Consegna: Nel brano sulla sentenza de L’Aquila, quale condanna hanno ricevuto i sette membri della Commissione Grandi Rischi?

Brano del testo:
# # # #
Il 23 ottobre 2012 il tribunale de L’Aquila ha emesso la sentenza di primo grado per sette membri della Commissione Grandi Rischi. La condanna è a sei anni di reclusione per omicidio colposo plurimo e lesioni colpose. I sei esperti di sismologia e geologia (l’allora presidente della Grandi Rischi Franco Barberi, l’allora presidente dell’Ingv Enzo Boschi, il direttore del servizio sismico del Dipartimento della Protezione Civile Mauro Dolce, il direttore del centro nazionale terremoti Giulio Selvaggi, il direttore di Eucentre Gian Michele Calvi, il professore di fisica dell’Università di Genova Claudio Eva) e l’allora vicecapo della Protezione Civile Bernardo De Bernardinis non sono stati condannati per non aver saputo prevedere il terremoto che il 6 aprile del 2009 ha colpito l’Abruzzo, ma per le rassicurazioni alla popolazione che avrebbero indotto una parte della cittadinanza a non allontanarsi dalla città e che sarebbe stata una delle cause della morte di 29 delle 309 vittime.
# # # #
Estratti del materiale:
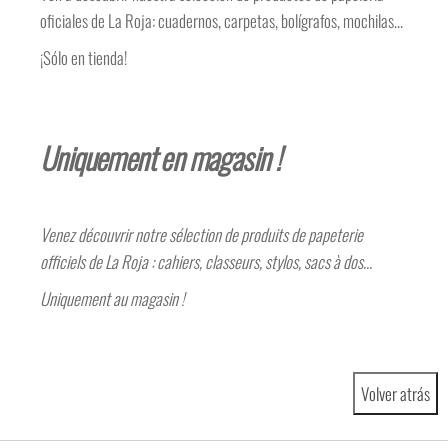
oficiales de La Roja: cuadernos, carpetas, bolígrafos, mochilas…
¡Sólo en tienda!
Uniquement en magasin !
Venez découvrir notre sélection de produits de papeterie
officiels de La Roja : cahiers, classeurs, stylos, sacs à dos…
Uniquement au magasin !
# # # #
Soluzione: Sei anni di reclusione per omicidio colposo plurimo e lesioni colpose.